What to work on.
A) From the flange picker passage, list every component of flange picker 10 that has a reference numeral, with its numeral.
B) Copy out everything in the flange picker passage from "As shown in FIGS." down to "flange member 212.".
C) Carry the flange picker description onward from the point where it stops.

*** Source passage Section Begins ***

A. First Illustrative Picker

As shown in FIGS. 2-4, this section describes an illustrative flange picker 10. Picker 10 is an example of a component gripping apparatus, described above. FIG. 1 is an isometric view of an illustrative flange member 212 of a collar flange assembly. A full flange assembly may further include a lower flange member and a bridging component. Upper flange member 212 and each component of the assembly have a beam facing side 230 and a column facing side 232. The flange member includes a main body with a central span 234 and angled wing portions 236 extending from each end. A crosspiece 238 extends from beam facing side 230 of the main body and wing portions. Flange picker 10 may be configured to engage crosspiece 238 of flange member 212.

As shown in FIG. 2, flange picker 10 includes an axle 12, connecting a handle 14 and a catch 16 through a main body 18. Extending down from the main body is a lower jaw 20. In the depicted example, main body 18 is generally triangular, including two side panels 22 and a top panel 24. Apertures 26 in top panel 24 function as connection points for a lifting device such as an overhead crane. For example, a shackle may be bolted to one of the apertures and the hook of a crane connected to the shackle. For another example, ropes or cables may be threaded through one or more of apertures 26. In the pictured example, three regularly spaced apertures are included disposed in a line. In other examples, any number of apertures may be included and in any appropriate pattern.

*** Source passage Section Ends ***
*** Provided records Section Begins ***

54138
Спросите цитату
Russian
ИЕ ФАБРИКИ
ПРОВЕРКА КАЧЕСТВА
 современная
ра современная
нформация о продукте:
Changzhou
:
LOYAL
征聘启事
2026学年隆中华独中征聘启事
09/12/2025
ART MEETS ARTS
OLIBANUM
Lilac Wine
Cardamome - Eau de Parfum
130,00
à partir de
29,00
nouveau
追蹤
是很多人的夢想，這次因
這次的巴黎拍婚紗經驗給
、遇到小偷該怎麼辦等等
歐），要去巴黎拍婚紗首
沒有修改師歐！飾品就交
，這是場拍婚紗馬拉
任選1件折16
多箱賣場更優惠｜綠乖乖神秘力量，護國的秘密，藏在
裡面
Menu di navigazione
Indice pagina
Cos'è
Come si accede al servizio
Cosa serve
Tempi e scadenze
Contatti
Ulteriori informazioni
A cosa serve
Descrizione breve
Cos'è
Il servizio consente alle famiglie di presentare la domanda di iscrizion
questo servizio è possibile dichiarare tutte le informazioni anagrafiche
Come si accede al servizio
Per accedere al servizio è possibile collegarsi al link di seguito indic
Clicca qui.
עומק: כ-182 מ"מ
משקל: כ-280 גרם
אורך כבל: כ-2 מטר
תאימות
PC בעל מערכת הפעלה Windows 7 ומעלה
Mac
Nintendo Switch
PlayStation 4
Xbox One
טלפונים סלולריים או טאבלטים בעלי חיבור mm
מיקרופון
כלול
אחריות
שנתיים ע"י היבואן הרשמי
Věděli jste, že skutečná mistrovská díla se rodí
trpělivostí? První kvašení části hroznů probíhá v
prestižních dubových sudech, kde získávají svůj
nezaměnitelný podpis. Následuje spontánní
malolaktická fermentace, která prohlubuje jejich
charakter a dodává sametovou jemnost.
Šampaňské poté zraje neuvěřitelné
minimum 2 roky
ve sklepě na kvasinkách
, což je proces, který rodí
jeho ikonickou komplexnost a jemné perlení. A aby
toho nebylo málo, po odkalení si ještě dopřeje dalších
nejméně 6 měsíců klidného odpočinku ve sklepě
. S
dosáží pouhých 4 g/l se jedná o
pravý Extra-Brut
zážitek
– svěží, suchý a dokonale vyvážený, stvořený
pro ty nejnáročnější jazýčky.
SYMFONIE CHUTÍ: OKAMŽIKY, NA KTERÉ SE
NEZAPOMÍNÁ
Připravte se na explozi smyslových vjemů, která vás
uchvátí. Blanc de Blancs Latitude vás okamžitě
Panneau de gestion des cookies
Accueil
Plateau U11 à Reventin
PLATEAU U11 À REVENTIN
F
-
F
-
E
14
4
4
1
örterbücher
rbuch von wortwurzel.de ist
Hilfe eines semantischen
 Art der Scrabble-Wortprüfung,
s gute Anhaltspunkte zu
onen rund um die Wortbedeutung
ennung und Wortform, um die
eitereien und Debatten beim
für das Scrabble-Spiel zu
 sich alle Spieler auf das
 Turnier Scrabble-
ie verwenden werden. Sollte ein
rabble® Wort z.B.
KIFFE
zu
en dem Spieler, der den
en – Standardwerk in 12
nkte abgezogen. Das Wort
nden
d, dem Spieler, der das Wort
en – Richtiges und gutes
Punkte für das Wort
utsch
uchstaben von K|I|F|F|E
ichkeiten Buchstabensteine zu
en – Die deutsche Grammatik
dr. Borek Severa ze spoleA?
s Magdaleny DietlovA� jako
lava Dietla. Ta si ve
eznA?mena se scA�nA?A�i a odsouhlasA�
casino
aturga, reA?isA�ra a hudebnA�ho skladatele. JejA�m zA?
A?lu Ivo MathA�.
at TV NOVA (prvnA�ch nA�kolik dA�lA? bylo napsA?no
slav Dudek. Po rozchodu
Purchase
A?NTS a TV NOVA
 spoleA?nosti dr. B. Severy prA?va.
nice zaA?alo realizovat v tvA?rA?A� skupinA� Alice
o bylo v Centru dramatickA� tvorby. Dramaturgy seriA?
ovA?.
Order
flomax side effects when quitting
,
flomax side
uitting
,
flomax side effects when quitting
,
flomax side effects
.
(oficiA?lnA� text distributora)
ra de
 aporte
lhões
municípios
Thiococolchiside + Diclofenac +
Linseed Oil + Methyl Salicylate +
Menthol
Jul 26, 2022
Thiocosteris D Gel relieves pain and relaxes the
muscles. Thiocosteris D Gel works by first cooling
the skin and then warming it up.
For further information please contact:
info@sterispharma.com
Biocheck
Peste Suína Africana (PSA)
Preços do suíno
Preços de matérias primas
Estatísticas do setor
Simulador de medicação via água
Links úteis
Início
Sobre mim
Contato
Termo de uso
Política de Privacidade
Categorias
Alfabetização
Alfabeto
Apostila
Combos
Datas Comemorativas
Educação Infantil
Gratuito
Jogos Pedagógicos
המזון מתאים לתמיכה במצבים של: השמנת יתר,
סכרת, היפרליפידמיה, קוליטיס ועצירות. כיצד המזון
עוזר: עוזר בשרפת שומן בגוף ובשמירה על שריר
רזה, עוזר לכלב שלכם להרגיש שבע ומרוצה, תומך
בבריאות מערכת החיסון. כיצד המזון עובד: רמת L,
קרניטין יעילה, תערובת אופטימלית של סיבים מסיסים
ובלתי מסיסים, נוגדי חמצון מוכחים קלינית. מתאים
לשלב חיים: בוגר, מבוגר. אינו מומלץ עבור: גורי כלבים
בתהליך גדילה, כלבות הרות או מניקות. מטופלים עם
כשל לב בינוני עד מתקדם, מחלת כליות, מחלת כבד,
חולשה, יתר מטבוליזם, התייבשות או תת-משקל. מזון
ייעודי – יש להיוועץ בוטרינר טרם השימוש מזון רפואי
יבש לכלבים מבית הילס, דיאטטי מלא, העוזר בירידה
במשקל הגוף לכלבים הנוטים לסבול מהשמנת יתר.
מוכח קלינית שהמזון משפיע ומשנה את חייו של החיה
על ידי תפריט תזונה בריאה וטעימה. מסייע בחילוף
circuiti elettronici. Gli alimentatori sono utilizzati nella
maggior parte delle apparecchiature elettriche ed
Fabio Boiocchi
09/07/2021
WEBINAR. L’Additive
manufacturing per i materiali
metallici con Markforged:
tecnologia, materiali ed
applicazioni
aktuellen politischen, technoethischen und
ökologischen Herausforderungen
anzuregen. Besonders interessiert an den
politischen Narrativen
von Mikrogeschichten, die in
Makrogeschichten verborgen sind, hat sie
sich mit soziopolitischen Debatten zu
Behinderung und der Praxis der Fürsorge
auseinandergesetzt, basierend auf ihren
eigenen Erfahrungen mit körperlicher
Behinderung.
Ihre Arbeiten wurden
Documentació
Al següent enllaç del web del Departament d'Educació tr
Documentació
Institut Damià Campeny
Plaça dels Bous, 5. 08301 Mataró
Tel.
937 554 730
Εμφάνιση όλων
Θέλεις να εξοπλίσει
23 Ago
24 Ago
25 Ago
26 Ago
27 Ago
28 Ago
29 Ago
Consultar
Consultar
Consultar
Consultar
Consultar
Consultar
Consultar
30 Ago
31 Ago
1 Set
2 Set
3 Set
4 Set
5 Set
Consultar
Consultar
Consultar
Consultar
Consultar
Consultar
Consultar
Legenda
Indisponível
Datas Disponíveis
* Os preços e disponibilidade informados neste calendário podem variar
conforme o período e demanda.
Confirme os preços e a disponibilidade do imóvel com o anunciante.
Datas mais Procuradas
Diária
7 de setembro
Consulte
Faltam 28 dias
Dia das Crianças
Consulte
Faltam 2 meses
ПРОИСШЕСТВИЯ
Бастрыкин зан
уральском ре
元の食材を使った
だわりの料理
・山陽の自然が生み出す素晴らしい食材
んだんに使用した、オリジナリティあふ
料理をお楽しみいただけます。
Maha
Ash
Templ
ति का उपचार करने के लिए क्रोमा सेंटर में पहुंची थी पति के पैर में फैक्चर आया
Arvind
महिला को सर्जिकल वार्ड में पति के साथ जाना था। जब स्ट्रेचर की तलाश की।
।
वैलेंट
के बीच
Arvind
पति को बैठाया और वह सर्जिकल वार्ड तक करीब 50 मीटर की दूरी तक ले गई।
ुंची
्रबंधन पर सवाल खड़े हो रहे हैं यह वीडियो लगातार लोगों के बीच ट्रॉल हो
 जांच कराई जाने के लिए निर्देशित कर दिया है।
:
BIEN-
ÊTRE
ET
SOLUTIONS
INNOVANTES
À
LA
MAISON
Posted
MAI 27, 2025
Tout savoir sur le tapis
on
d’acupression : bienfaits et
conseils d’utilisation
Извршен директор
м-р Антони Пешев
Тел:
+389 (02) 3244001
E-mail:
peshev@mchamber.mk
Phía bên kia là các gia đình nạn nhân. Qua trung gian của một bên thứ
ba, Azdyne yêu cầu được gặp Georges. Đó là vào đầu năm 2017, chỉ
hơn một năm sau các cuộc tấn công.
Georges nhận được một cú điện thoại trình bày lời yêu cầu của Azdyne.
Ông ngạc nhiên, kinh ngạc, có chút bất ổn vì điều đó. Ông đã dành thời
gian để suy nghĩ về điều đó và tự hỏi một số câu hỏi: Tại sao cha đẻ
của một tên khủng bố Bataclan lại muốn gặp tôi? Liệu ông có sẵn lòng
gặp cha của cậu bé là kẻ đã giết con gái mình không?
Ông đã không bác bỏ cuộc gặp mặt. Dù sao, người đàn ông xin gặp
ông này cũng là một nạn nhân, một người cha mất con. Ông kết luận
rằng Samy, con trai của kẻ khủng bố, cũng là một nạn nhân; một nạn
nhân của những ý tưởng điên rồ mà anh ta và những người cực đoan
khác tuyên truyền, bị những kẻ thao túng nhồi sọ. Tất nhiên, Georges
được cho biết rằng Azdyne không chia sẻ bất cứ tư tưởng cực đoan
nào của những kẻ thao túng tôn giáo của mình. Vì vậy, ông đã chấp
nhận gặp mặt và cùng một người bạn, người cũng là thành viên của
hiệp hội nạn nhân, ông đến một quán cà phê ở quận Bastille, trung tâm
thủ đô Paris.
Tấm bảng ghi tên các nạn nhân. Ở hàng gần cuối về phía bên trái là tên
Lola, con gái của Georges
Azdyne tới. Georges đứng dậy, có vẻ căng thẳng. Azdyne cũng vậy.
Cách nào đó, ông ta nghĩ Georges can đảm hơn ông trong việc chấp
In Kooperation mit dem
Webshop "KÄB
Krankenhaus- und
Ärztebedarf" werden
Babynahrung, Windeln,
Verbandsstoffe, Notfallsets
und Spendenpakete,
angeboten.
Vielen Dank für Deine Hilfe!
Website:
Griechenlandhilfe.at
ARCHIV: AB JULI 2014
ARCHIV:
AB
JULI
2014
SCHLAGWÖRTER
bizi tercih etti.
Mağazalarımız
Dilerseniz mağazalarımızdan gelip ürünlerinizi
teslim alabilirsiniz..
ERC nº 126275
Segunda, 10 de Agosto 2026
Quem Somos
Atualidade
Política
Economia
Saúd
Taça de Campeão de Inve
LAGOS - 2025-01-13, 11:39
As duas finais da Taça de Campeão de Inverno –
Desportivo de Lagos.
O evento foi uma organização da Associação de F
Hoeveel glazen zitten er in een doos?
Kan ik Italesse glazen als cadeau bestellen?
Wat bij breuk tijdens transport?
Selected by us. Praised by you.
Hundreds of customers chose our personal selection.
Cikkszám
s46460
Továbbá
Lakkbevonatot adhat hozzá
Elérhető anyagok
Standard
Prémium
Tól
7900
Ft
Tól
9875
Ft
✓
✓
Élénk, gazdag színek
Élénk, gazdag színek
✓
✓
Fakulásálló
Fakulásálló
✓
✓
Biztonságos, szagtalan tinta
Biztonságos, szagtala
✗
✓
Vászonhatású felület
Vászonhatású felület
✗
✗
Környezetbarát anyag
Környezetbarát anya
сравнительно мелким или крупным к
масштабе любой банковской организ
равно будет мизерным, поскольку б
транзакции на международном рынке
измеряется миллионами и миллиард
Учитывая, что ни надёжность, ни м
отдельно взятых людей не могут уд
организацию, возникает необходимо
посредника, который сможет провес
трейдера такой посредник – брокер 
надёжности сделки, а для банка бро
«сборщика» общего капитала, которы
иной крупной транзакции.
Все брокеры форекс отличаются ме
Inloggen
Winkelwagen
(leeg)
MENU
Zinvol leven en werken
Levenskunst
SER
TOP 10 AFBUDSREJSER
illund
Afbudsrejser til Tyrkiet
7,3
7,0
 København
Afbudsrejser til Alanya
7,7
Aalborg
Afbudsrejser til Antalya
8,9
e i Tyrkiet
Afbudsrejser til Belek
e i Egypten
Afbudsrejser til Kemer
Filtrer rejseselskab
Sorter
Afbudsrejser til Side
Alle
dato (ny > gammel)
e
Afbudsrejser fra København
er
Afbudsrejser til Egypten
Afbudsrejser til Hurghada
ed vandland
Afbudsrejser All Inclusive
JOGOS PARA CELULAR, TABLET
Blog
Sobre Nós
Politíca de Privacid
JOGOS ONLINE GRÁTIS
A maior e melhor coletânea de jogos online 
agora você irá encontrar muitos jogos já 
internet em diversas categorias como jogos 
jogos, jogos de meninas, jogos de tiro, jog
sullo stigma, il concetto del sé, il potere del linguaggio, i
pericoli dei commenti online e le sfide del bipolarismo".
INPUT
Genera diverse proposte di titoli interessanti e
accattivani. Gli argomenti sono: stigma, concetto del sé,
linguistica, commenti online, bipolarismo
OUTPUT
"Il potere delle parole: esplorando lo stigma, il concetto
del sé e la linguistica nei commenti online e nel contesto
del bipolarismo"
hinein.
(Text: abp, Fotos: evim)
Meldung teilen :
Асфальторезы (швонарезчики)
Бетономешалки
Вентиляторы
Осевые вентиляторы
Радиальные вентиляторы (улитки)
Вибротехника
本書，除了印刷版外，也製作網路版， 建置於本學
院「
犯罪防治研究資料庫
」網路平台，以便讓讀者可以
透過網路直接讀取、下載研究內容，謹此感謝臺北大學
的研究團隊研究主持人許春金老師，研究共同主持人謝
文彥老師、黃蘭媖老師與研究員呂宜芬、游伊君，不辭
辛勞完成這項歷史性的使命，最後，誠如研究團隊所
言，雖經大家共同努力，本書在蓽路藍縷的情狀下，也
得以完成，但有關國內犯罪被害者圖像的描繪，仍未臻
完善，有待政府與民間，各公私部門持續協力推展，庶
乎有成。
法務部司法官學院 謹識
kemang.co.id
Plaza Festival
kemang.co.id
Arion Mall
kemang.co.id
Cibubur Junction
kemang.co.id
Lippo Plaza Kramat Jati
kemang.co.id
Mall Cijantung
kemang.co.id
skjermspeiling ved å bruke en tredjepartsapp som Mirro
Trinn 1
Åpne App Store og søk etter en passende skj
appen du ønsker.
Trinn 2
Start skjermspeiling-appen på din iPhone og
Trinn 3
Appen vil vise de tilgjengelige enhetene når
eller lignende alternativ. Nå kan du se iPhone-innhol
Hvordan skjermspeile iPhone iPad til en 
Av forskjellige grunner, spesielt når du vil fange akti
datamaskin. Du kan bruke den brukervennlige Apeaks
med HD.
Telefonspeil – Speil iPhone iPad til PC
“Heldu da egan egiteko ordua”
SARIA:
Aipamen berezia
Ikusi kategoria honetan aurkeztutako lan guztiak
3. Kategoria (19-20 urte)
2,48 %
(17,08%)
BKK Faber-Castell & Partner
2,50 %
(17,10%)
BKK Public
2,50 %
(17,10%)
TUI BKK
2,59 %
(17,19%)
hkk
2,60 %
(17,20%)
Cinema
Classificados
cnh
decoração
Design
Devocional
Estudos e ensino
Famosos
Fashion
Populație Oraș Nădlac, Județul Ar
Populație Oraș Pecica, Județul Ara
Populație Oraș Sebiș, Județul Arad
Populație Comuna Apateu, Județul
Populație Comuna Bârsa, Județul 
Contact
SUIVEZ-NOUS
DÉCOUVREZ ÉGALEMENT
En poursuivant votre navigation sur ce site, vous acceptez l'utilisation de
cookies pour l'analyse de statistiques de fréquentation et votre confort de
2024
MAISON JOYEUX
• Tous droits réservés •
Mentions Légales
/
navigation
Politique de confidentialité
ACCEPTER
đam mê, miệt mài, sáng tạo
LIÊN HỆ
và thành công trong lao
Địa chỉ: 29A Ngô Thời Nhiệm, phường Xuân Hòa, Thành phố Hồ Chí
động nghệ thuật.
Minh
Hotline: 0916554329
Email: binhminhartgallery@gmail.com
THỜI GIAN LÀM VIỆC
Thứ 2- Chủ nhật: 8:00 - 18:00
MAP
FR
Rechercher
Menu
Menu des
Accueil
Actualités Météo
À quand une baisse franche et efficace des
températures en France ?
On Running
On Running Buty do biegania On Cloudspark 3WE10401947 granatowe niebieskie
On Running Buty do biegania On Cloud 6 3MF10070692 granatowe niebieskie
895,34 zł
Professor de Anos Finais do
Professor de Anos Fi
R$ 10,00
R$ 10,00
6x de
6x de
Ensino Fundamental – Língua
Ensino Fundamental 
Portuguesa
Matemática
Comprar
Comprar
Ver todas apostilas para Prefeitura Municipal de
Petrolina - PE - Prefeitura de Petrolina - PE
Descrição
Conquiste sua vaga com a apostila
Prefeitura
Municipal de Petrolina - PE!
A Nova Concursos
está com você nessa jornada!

*** Provided records Section Ends ***

Task-by-task results.
A) axle 12, handle 14, catch 16, main body 18, lower jaw 20, side panels 22, top panel 24, apertures 26

B)
As shown in FIGS. 2-4, this section describes an illustrative flange picker 10. Picker 10 is an example of a component gripping apparatus, described above. FIG. 1 is an isometric view of an illustrative flange member 212 of a collar flange assembly. A full flange assembly may further include a lower flange member and a bridging component. Upper flange member 212 and each component of the assembly have a beam facing side 230 and a column facing side 232. The flange member includes a main body with a central span 234 and angled wing portions 236 extending from each end. A crosspiece 238 extends from beam facing side 230 of the main body and wing portions. Flange picker 10 may be configured to engage crosspiece 238 of flange member 212.

C)
Lower jaw 20 includes two panels 28 with an internal brace 30, forming two spaced-apart projections or arms. Together with main body 18, lower jaw 20 defines a slot with dimensions and geometry appropriate to conform to an upper and/or a lower flange of a collar flange assembly of a full moment collar beam mount. Brace 30 is generally u-shaped, with a central slot or space between the two arms of lower jaw 20. Brace 30 and panels 28 are also coupled to a rear panel 32, which extends up to support side panels 22 of main body 18. A triangular brace 34 is similarly coupled to a forward end of panels 22.

Axle 12 extends through apertures in both rear panel 32 and triangular brace 34. At a rear end, the axle is fixedly coupled to a frame 36 of handle 14. At a front end, the axle is coupled to catch 16. Handle 14 may be configured to rotate a tab 38 of catch 16, by rotating axle 12. A handle grip 40 spans two ends of frame 36, and may be configured to be grasped by a user to rotate the handle and thereby rotate tab 38, or to guide picker 10 and in some cases a secured flange.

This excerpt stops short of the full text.